Oh look I'll take the advice of MrC and not go too far with this one, but please understand it can be frustrating for people who work in a profession, who have knowledge and experience, to have that profession criticised in rather black and white terms by those who don't know what they're talking about. Actually, funnily enough, I think there would be many here who would readily understand that.
Your post is to me just an example of someone wearing rose-coloured glasses, who has bought into a problem story and who is ignorant as to what has actually changed in the media.

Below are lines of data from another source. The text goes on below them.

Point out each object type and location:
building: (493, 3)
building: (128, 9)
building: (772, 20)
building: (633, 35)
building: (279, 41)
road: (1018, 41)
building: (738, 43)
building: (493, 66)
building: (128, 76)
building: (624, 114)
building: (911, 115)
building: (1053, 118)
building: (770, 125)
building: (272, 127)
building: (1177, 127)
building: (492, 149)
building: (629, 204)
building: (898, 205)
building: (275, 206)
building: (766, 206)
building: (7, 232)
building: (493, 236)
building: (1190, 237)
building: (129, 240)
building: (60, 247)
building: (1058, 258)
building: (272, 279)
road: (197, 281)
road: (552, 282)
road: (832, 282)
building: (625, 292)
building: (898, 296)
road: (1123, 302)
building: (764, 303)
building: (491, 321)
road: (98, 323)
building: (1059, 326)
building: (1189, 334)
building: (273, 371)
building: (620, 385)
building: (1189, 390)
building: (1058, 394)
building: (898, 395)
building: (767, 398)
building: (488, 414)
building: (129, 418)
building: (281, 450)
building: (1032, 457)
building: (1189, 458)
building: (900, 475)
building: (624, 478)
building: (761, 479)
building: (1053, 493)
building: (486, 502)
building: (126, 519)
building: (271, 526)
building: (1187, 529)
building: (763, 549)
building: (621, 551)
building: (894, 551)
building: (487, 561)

On the first, I can guarantee you that issues of bias were actually more serious in that earlier time period because they were much more likely to be hidden. Now, they're much more readily debated and highlighted. Sky and The Australian from the Murdoch stable are blatantly biased, but that's known. The ABC has a systemic bias to the left, but, again, that is often subject to discourse.
A problem story is one where someone forms an opinion about a subject and then takes in all information that would support their position, while discounting everything that wouldn't. That is, I doubt you're consuming any media with an objective mind. Your comment above just confirms that. You speak in absolutes with no evidence, just your observations, your belief. You could read a newspaper, cover to cover, thousands of words, and not notice a single mistake, but you're not going to put it down and remark on that. You'll only ever think of it when you spot a mistake. Then you'll blow that mistake out of all proportion.

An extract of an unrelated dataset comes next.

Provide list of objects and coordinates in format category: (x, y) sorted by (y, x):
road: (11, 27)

And then the ignorance of what has changed in the media. For commercial print, radio and TV the market is so different, due largely to the online revolution, Facebook, Google and so forth. What it's meant is that there are fewer people working in the media. Newspapers, for example, have fewer sub-editors. There are more time pressures. Fewer pairs of eyes are seeing a story before it is published. Yet the funny thing is I can remember some howlers that got through back in the day when a story would be checked by at least three separate people. You also have the rise of the spin doctor. Journalists have to contend with armies of people whose job is to subvert the story for their employers' ends. This isn't limited to politics either, far from it. The fact is it is a tougher industry to work in today than 30 years ago. Still, journalists are plying their craft, their trade, their profession and they're doing it with skill, perseverance and genuine passion.
The irony of all this criticism, of course, is that it comes when the media in this country actually broke the story and allowed us to be talking about today's announcement yesterday.